→ **Task description**
Write out each line of text from all the items below without changing anything, and leave the pictures out of your answer.

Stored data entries
··········
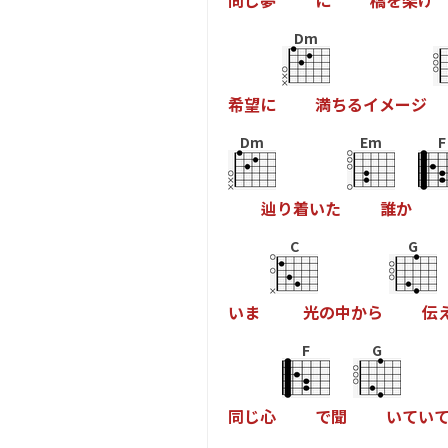
同
じ
夢
に
橋
を
架
け
Dm
希
望
に
満
ち
る
イ
メ
ー
ジ
Dm
Em
F
辿
り
着
い
た
誰
か
C
G
い
ま
光
の
中
か
ら
伝
F
G
同
じ
心
で
聞
い
て
い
··········
→ **Exercise result**
同
じ
夢
に
橋
を
架
け
Dm
希
望
に
満
ち
る
イ
メ
ー
ジ
Dm
Em
F
辿
り
着
い
た
誰
か
C
G
い
ま
光
の
中
か
ら
伝
F
G
同
じ
心
で
聞
い
て
い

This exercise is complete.